* WHAT IS REQUIRED: Count the lines below that contain the word "left", and give only that number.

* RECORDS FOR THE EXERCISE:

Content starts

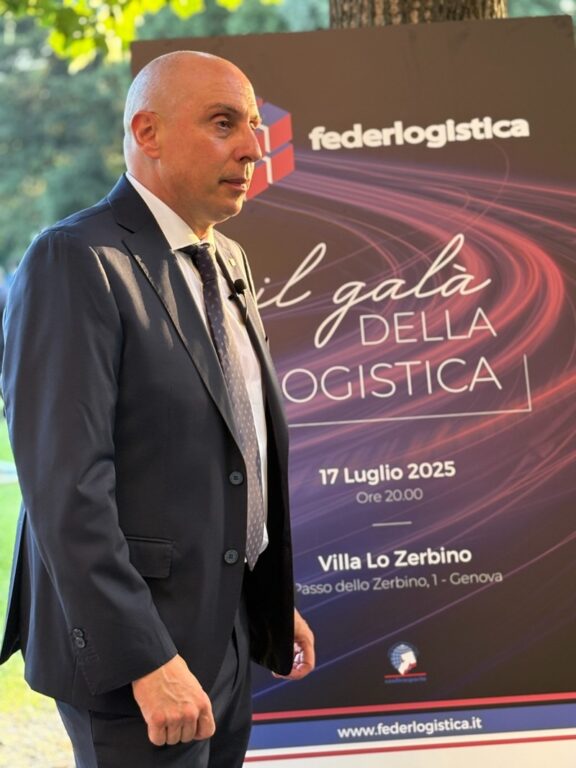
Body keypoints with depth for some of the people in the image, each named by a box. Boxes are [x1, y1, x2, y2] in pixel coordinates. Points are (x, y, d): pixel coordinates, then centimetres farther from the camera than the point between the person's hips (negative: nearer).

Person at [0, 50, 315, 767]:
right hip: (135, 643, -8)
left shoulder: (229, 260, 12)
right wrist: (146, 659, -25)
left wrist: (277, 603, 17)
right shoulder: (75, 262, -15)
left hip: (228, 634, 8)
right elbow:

Content ends
Content starts

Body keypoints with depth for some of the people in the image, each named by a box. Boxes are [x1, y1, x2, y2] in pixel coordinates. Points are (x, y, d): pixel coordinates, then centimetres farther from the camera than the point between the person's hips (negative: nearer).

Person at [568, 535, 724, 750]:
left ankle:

Content ends

* ANSWER SPACE: 4